- PROBLEM STATEMENT:
Copy out the records below with "chart" swapped for "graph" everywhere and nothing else changed, leaving out the pictures.

- TASK DATA:
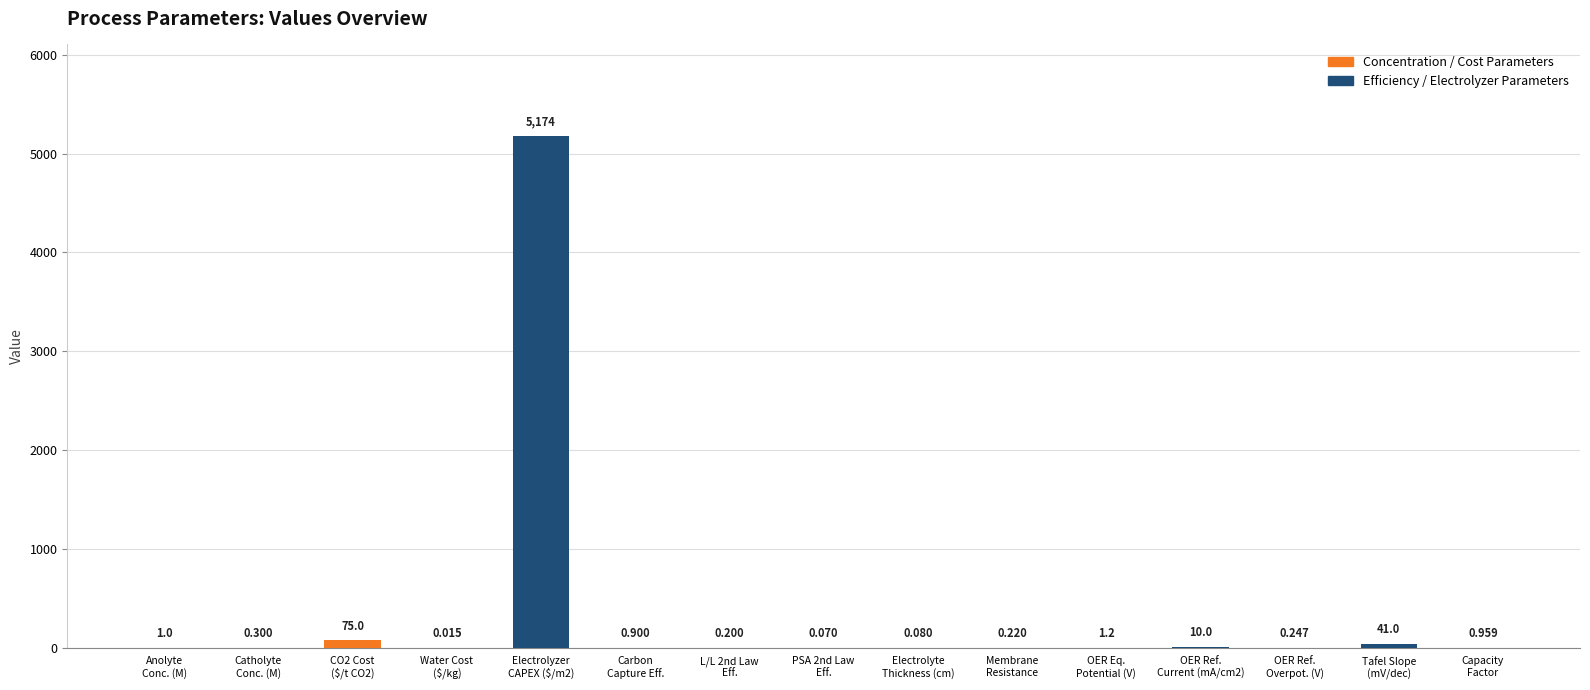

What is the value of the 2nd bar from the left?

0.3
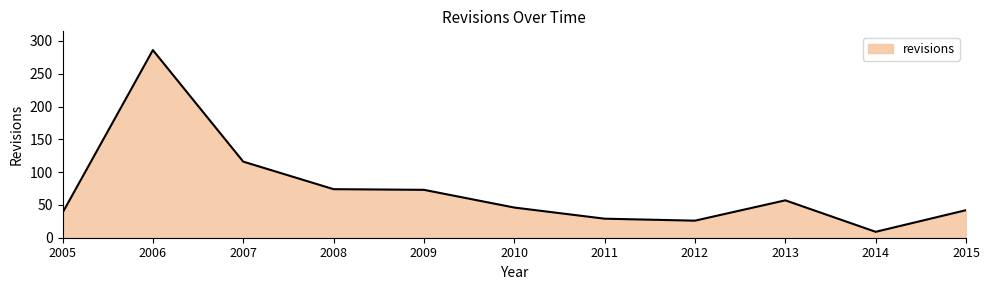

Which category has the lowest value across all series?

2014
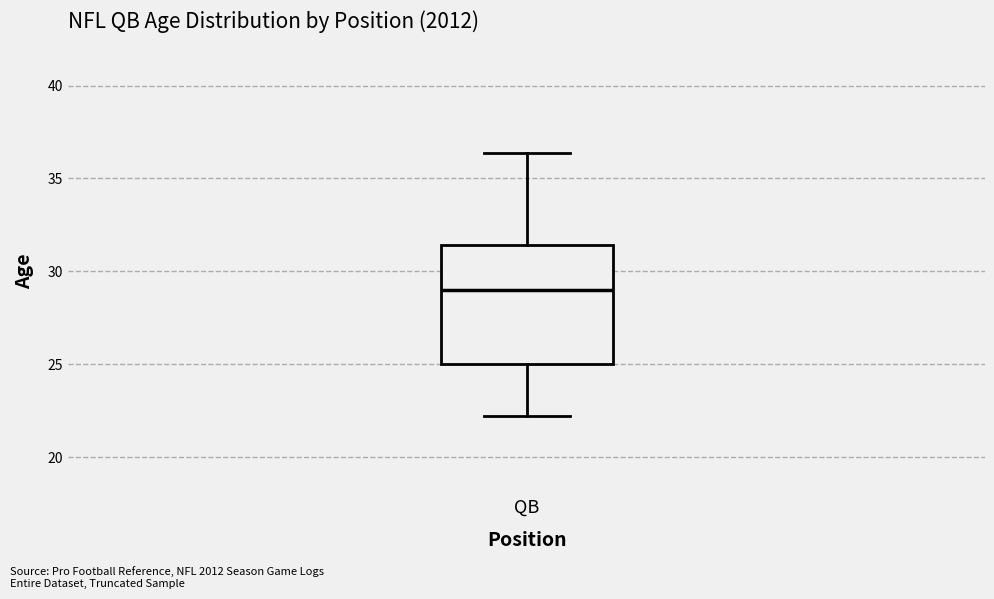

Where is the lower edge of the box for QB on the y-axis? The values are not printed on the chart, so give them approximately, as read against the axis.

25.0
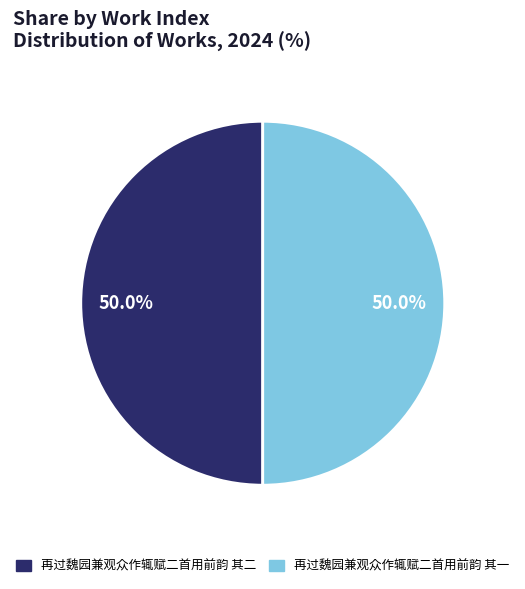

To the nearest percent, what is the average slice percentage?

50%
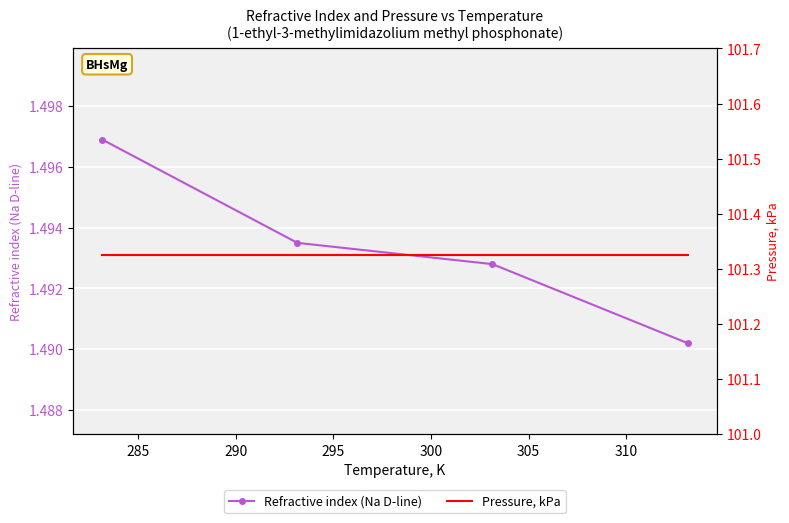

What is the maximum value shown in the chart?

101.3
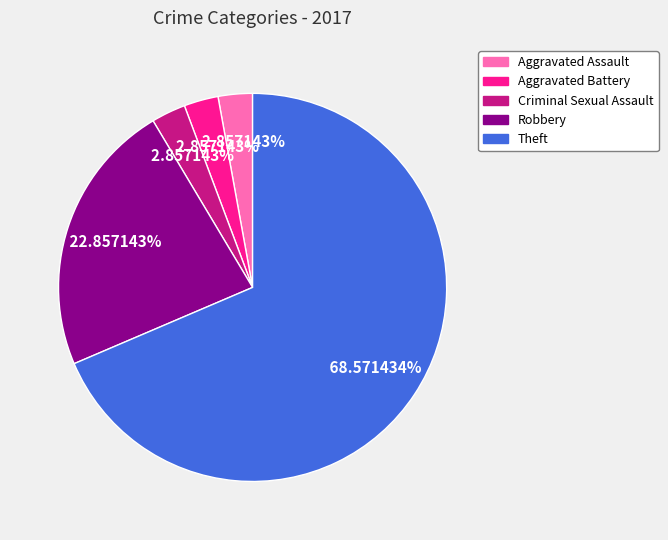

Which has a higher value, Aggravated Assault or Theft?

Theft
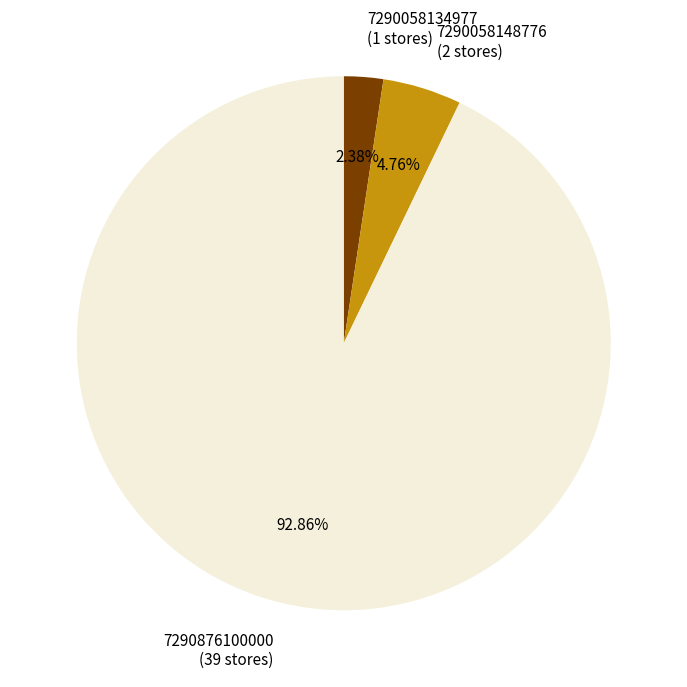

To the nearest percent, what percentage of the pie is 7290058134977?

2%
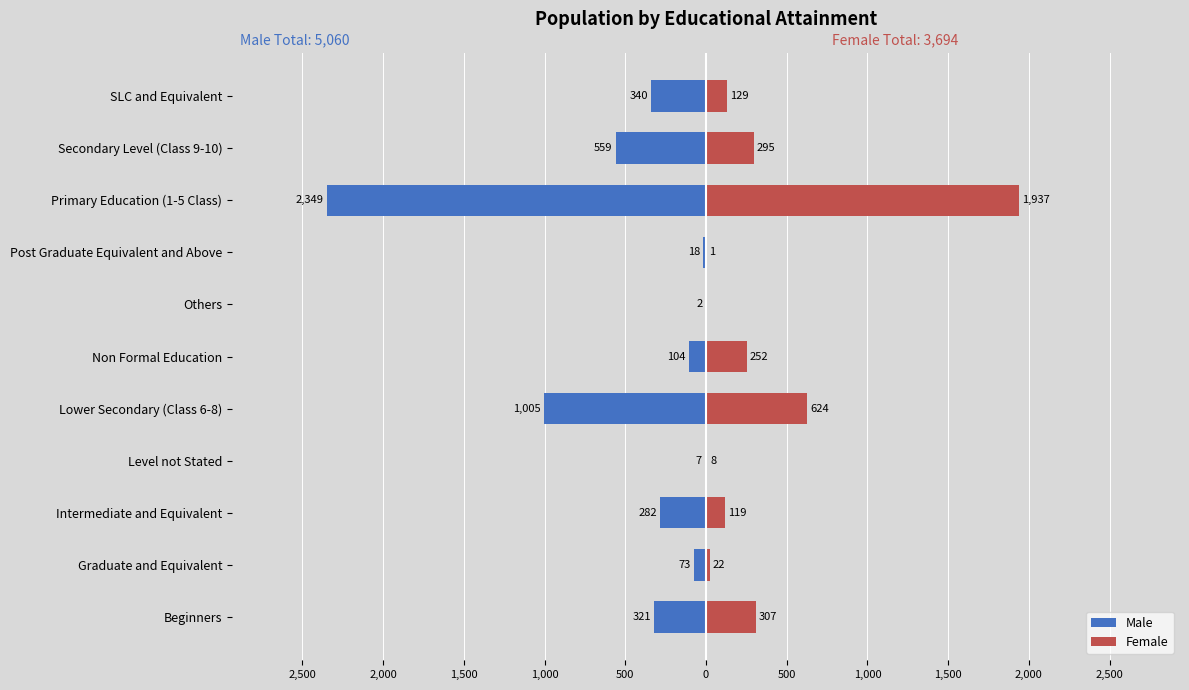

How many data points does each series have?

11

- TASK SOLUTION:
What is the value of the 2nd bar from the left?

0.3

Which category has the lowest value across all series?

2014

Where is the lower edge of the box for QB on the y-axis? The values are not printed on the graph, so give them approximately, as read against the axis.

25.0

To the nearest percent, what is the average slice percentage?

50%

What is the maximum value shown in the graph?

101.3

Which has a higher value, Aggravated Assault or Theft?

Theft

To the nearest percent, what percentage of the pie is 7290058134977?

2%

How many data points does each series have?

11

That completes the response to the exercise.